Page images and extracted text
▬▬▬▬▬▬
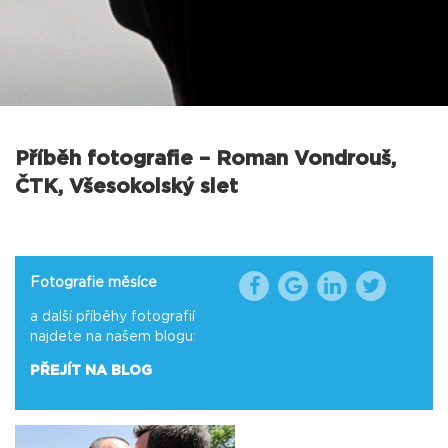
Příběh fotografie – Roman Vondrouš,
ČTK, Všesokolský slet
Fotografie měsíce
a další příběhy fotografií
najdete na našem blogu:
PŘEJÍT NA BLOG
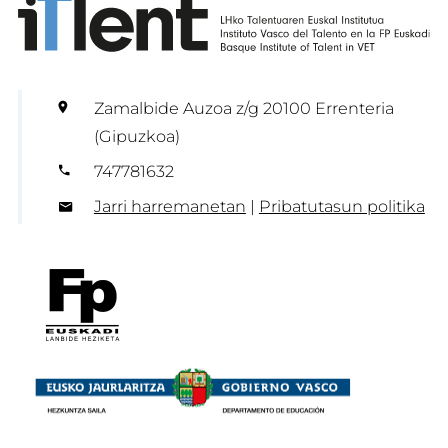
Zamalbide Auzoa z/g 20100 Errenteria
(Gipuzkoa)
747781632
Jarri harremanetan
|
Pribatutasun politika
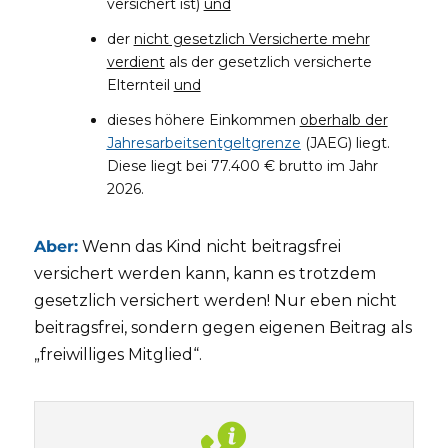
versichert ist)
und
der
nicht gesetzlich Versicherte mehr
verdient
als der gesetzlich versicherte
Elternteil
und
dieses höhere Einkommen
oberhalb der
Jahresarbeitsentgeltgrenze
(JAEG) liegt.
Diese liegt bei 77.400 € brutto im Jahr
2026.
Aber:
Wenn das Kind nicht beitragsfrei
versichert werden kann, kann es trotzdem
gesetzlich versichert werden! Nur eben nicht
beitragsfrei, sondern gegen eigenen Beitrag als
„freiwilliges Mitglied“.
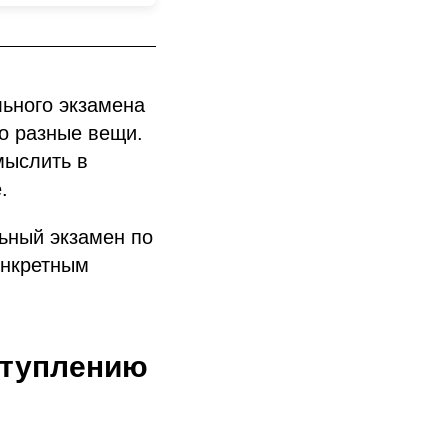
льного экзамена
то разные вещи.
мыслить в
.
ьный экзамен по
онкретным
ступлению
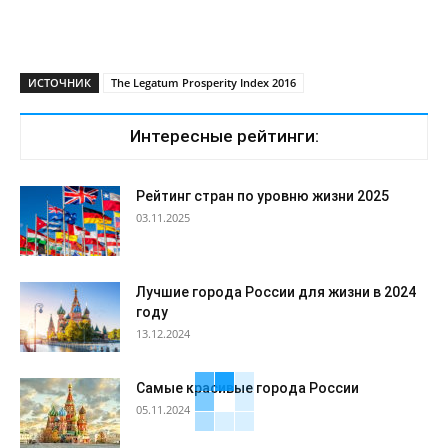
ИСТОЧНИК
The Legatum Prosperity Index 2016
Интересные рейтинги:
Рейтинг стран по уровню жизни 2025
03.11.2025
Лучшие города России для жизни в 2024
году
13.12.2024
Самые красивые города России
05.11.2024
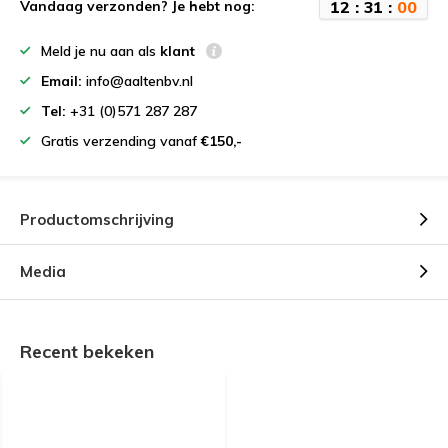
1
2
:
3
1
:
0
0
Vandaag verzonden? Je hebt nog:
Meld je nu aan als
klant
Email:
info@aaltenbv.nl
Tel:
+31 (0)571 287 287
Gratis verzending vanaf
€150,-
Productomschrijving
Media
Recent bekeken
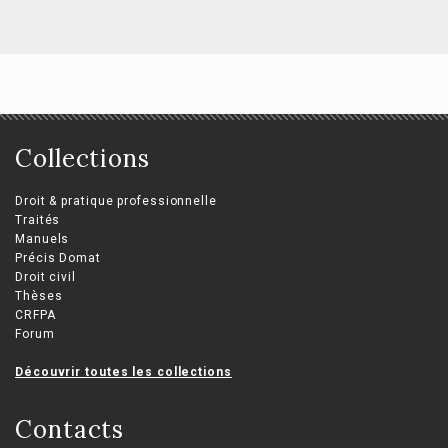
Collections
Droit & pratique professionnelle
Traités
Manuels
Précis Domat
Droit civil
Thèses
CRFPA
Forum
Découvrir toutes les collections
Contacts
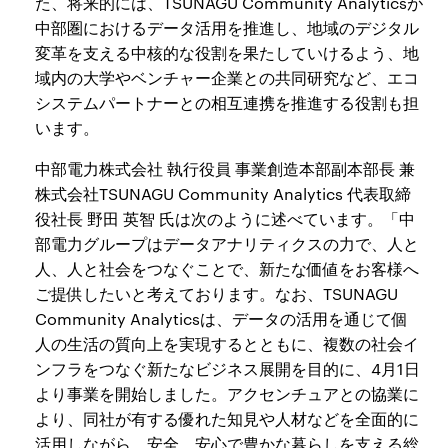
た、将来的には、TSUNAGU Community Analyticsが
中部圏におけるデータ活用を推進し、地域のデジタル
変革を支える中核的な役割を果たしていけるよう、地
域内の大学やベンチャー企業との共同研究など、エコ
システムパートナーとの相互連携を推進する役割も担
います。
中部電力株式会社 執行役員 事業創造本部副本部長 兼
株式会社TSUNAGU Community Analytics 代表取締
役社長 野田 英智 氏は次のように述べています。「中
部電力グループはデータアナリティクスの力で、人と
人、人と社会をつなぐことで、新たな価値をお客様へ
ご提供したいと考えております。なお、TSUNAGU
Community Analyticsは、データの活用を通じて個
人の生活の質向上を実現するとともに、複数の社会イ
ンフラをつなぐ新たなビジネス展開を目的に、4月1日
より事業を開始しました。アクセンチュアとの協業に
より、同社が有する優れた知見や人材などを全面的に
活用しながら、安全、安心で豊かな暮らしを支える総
▬▬▬▬▬▬
### DESCRIPTION OF THE TASK
If a line in the data holds the word "Droit", count it, then state the total alone.

### SOLUTION FOR THIS EXERCISE
2